Hacienda Luisita: Poorly Paid Workers Lose Jobs — and Homes, Too

The 1989 MoA also stated that the parties entered into this agreement “with the end view of improving the lot of the qualified beneficiaries of the stock distribution plan and obtaining for them greater benefits.” In the same article, Chavez reiterates the benefits the farmer-beneficiaries (FBs) are supposed to gain: continued employment with salaries, allowances, and other benefits; 1/30th of the total agreed shares of stock to be distributed annually at no cost to the FBs, or a gross annual amount of P3.9 million; an amount equivalent to 3 percent of gross sales distributed annually to the FBs; FBs shall be entitled to dividends on shares transferred to them; and titled home lot of not more than 240 sq. m. to be given each qualified family beneficiary for free.

Comparing what it amounts to if a farmer-beneficiary opts for land distribution against acquiring stocks from the agro-corporation, Chavez said an FB would only acquire ¾ (or exactly .78 has.) of the land considering that there are 6,296 FBs entitled to a total of 4,915.75 ha.

“It is obvious,” he continued, “that this size of land will not be able to support a farm-worker’s family if he is to depend on the income potential of the size land.”

Citing a study made by the Center for Research and Communications (CRC), Chavez said that a farm owner who cultivates a one-hectare lot and produces 40 tons of cane makes a net profit of only P17, 702 a year (based on 1989 prices).

On the other hand, an FB who works for 214 days in a year under the SDO will receive P33,967 in basic pay and fringe benefits.

In a House hearing on the implementation of the SDO in HLI on Dec. 14, HLI corporate secretary lawyer Emmanuel Cochico defended the Cojuangcos’ SDO saying the land distribution option would only give a small and economically-less beneficial lot to each farmer and hence no decent livelihood.

But why are the hacienda’s farm workers on strike?

Strike

In has been 15 years since the implementation of the SDO but the sugar farm workers are collectively unsatisfied and poor.
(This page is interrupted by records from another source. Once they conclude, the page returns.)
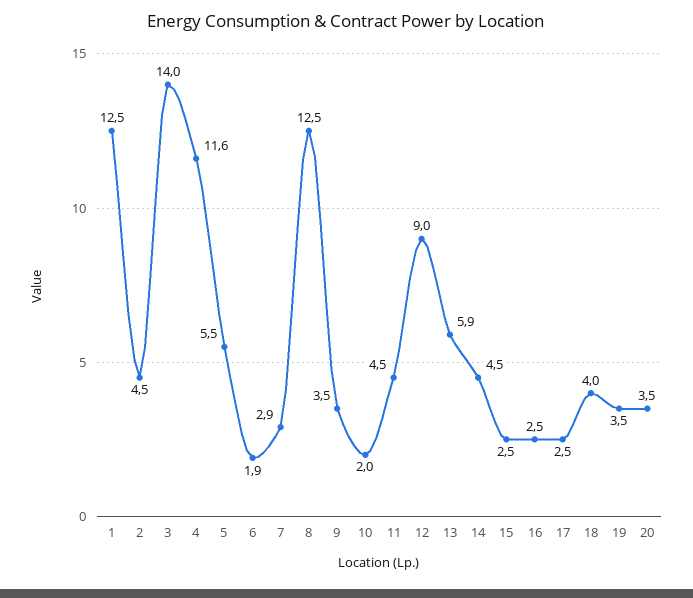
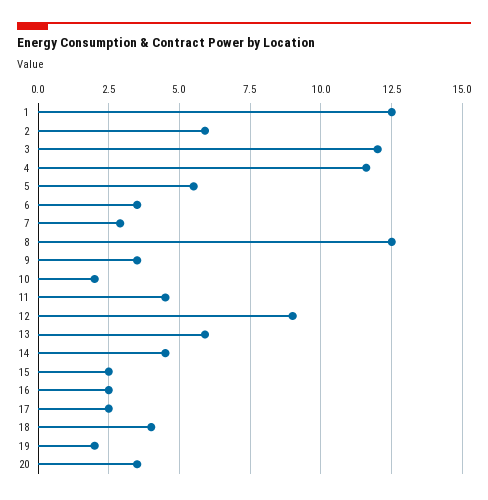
  {
    "1": 12.5,
-   "2": 4.5,
+   "2": 6,
-   "3": 14,
+   "3": 12,
    "4": 11.6,
    "5": 5.5,
-   "6": 1.9,
+   "6": 3.5,
    "7": 2.9,
    "8": 12.5,
    "9": 3.5,
    "10": 2,
    "11": 4.5,
    "12": 9,
    "13": 5.9,
    "14": 4.5,
    "15": 2.5,
    "16": 2.5,
    "17": 2.5,
    "18": 4,
-   "19": 3.5,
+   "19": 2,
    "20": 3.5
  }

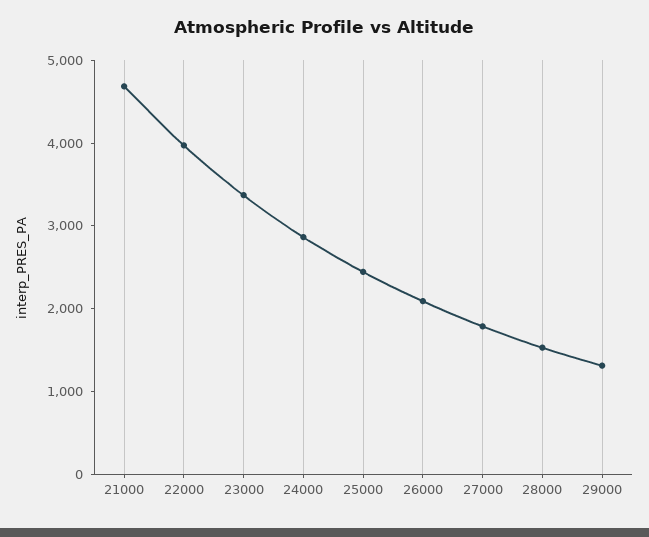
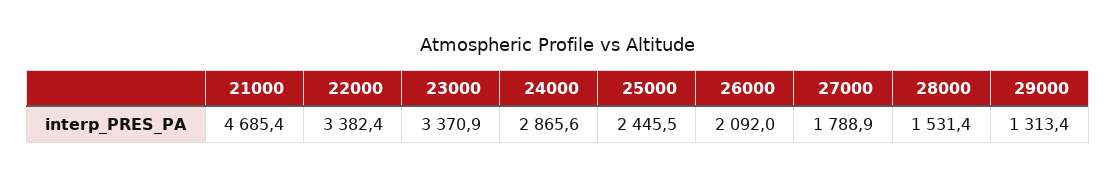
  {
    "21000": 4685.4,
-   "22000": 4000,
+   "22000": 3382.4,
    "23000": 3370.9,
    "24000": 2865.6,
    "25000": 2445.5,
    "26000": 2092,
    "27000": 1788.9,
    "28000": 1531.4,
    "29000": 1313.4
  }

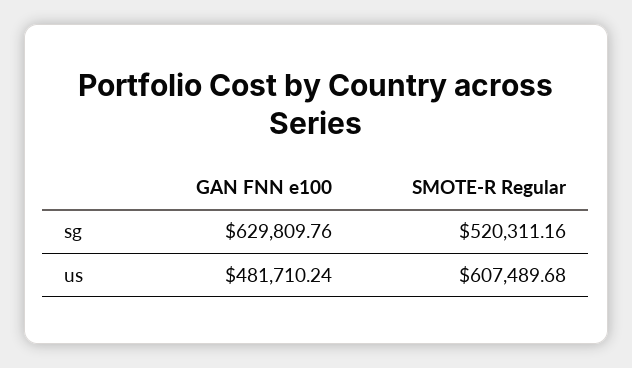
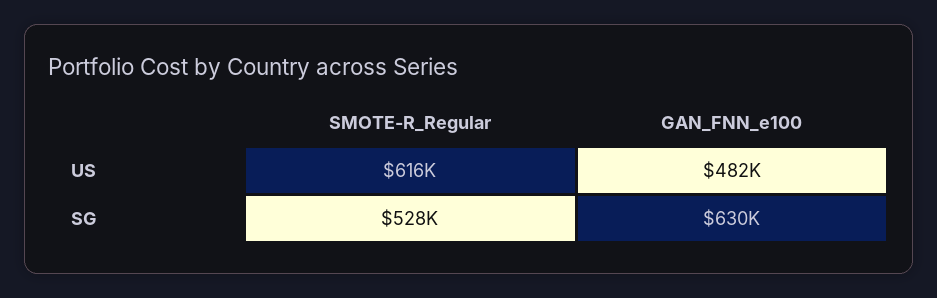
  {
    "GAN FNN e100": {
      "sg": 629809.76,
      "us": 481710.24
    },
    "SMOTE-R Regular": {
-     "sg": 520311.16,
+     "sg": 528000,
-     "us": 607489.68
+     "us": 616000
    }
  }

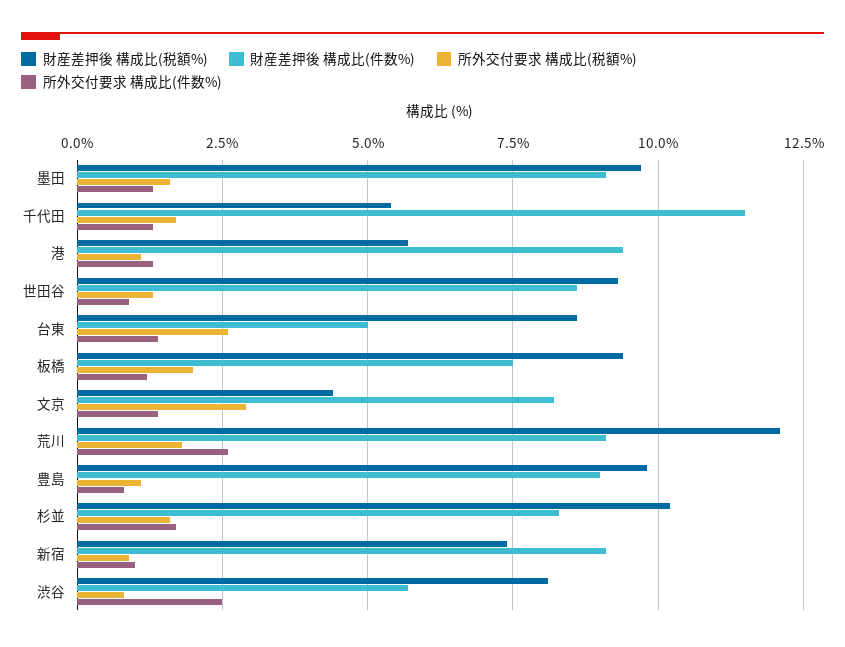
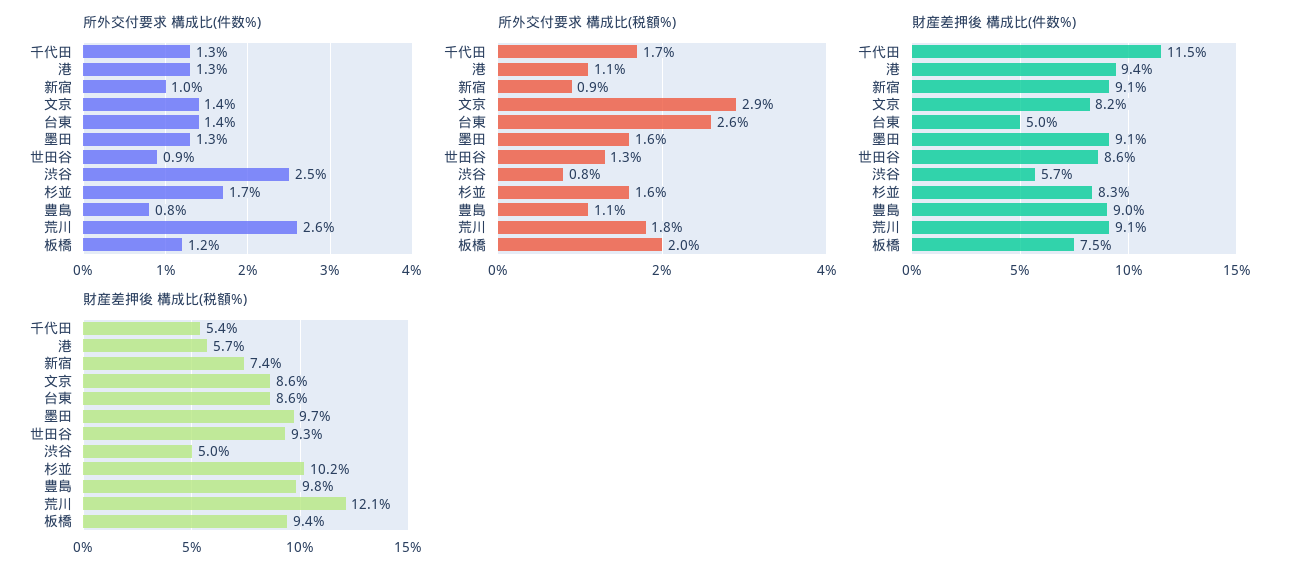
  {
    "財産差押後 構成比(税額%)": {
      "墨田": 9.7,
      "千代田": 5.4,
      "港": 5.7,
      "世田谷": 9.3,
      "台東": 8.6,
      "板橋": 9.4,
-     "文京": 4.5,
+     "文京": 8.6,
      "荒川": 12.1,
      "豊島": 9.8,
      "杉並": 10.2,
      "新宿": 7.4,
-     "渋谷": 8
+     "渋谷": 5
    },
    "財産差押後 構成比(件数%)": {
      "墨田": 9.1,
      "千代田": 11.5,
      "港": 9.4,
      "世田谷": 8.6,
      "台東": 5,
      "板橋": 7.5,
      "文京": 8.2,
      "荒川": 9.1,
      "豊島": 9,
      "杉並": 8.3,
      "新宿": 9.1,
      "渋谷": 5.7
    },
    "所外交付要求 構成比(税額%)": {
      "墨田": 1.6,
      "千代田": 1.7,
      "港": 1.1,
      "世田谷": 1.3,
      "台東": 2.6,
      "板橋": 2,
      "文京": 2.9,
      "荒川": 1.8,
      "豊島": 1.1,
      "杉並": 1.6,
      "新宿": 0.9,
      "渋谷": 0.8
    },
    "所外交付要求 構成比(件数%)": {
      "墨田": 1.3,
      "千代田": 1.3,
      "港": 1.3,
      "世田谷": 0.9,
      "台東": 1.4,
      "板橋": 1.2,
      "文京": 1.4,
      "荒川": 2.6,
      "豊島": 0.8,
      "杉並": 1.7,
      "新宿": 1,
      "渋谷": 2.5
    }
  }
Representing the farmers, the Alyansa ng mga Manggagawang Bukid sa Hacienda Luisita (Ambala or Alliance of Farm Workers in Hacienda Luisita) petitioned the DAR on Dec. 4, 2003 to revoke the SDO. The plantation farm workers’ union, ULWU, is asking for the nullification of the SDO which incidentally is one of the issues raised in their strike.

In a statement emailed to Bulatlat, Ed Tadem, associate professor of Asian Studies at the University of the Philippines in Diliman, said that the SDO was implemented by the former president, who is part of a landlord clan, to “evade land reform.” This scheme was inserted into CARP, he said, by pro-landlord legislators during the term of President Aquino, to allow landowners who run their farms as corporations. Shares of stocks are distributed to farm workers in lieu of outright land transfer.
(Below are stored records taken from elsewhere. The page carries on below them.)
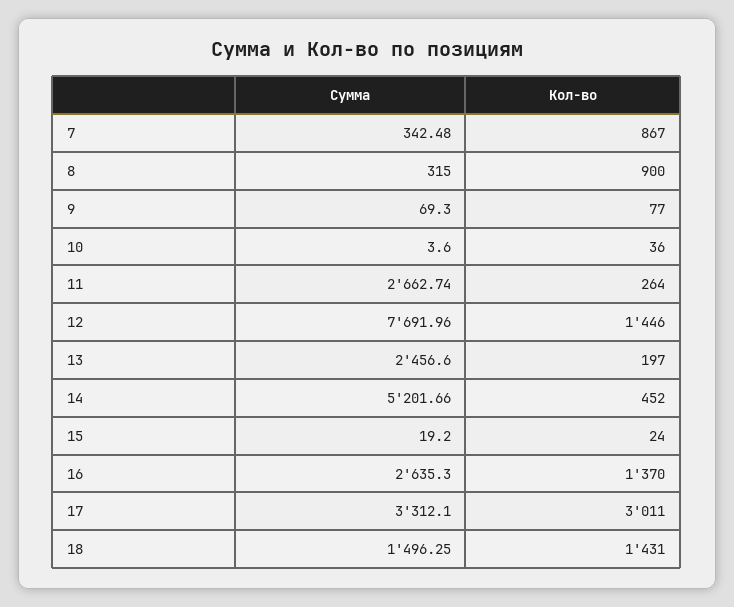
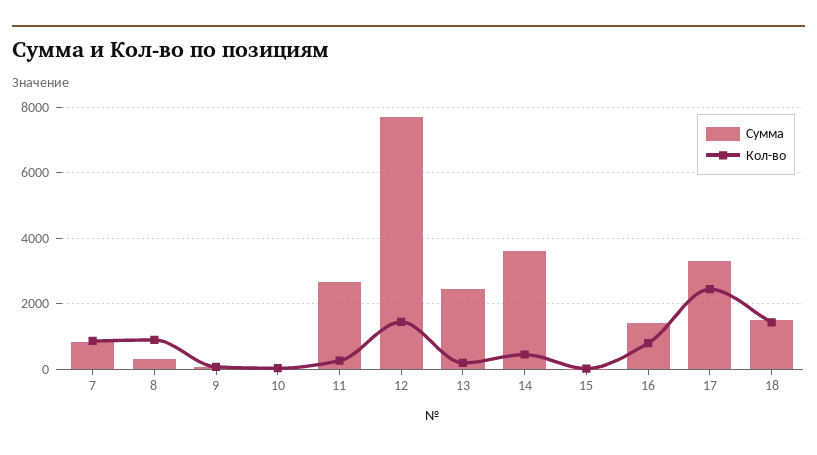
  {
    "Сумма": {
-     "7": 342.48,
+     "7": 800,
      "8": 315,
      "9": 69.3,
      "10": 3.6,
      "11": 2662.74,
      "12": 7691.96,
      "13": 2456.6,
-     "14": 5201.66,
+     "14": 3600,
      "15": 19.2,
-     "16": 2635.3,
+     "16": 1400,
      "17": 3312.1,
      "18": 1496.25
    },
    "Кол-во": {
      "7": 867,
      "8": 900,
      "9": 77,
      "10": 36,
      "11": 264,
      "12": 1446,
      "13": 197,
      "14": 452,
      "15": 24,
-     "16": 1370,
+     "16": 800,
-     "17": 3011,
+     "17": 2400,
      "18": 1431
    }
  }

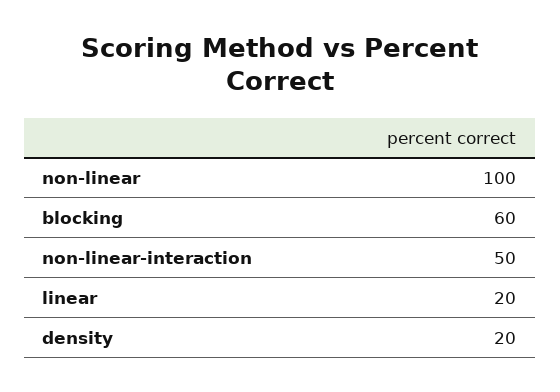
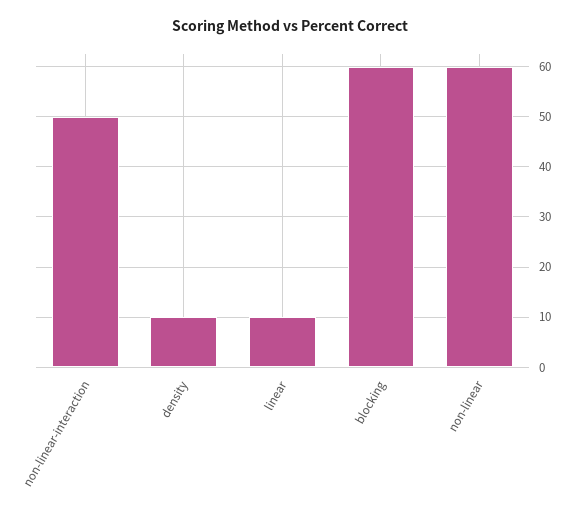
  {
-   "non-linear": 100,
+   "non-linear": 60,
    "blocking": 60,
    "non-linear-interaction": 50,
-   "linear": 20,
+   "linear": 10,
-   "density": 20
+   "density": 10
  }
Citing scholars of agrarian reform, the UP professor said that stock distribution can never be a substitute for land transfer which is the heart and soul of any genuine land reform.

The Luisita stock option plan had also been denounced as “unconstitutional” by the University of the Philippines Law Center in a position paper submitted in June 1990 to the Senate Agrarian Reform Committee. The law center’s memorandum stated that the “scheme is violative not only of the social justice provisions but even more so of the specific provisions of the Constitution on agrarian reform” since it “allows the original owners to remain the controlling interest at the expense of the supposedly farmer beneficiaries.”
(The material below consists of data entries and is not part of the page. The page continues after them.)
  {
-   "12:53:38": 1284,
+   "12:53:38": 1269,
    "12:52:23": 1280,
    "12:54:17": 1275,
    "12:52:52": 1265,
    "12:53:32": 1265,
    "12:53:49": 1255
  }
ULWU president Rene Galang disputes claims by the Cojuangcos that under the SDO farm workers are assured of continued employment. In fact, he says, union records show that 1,009 farm beneficiaries lost their jobs since the implementation of the SDO in 1989. In addition, on Aug. 24, the HLI management laid off 150 permanent and 176 seasonal workers.

Aside from those already retrenched, about 2,500 more are set to be dropped from the master list, Galang said. To fast track this action, the HLI management is dangling an early retirement for the farm workers.

Bulatlat obtained a copy of a five-page letter issued by HLI on the early retirement plan. Anyone who avails of early retirement would be given a separation pay but would automatically be dropped from the rolls, the letter reads.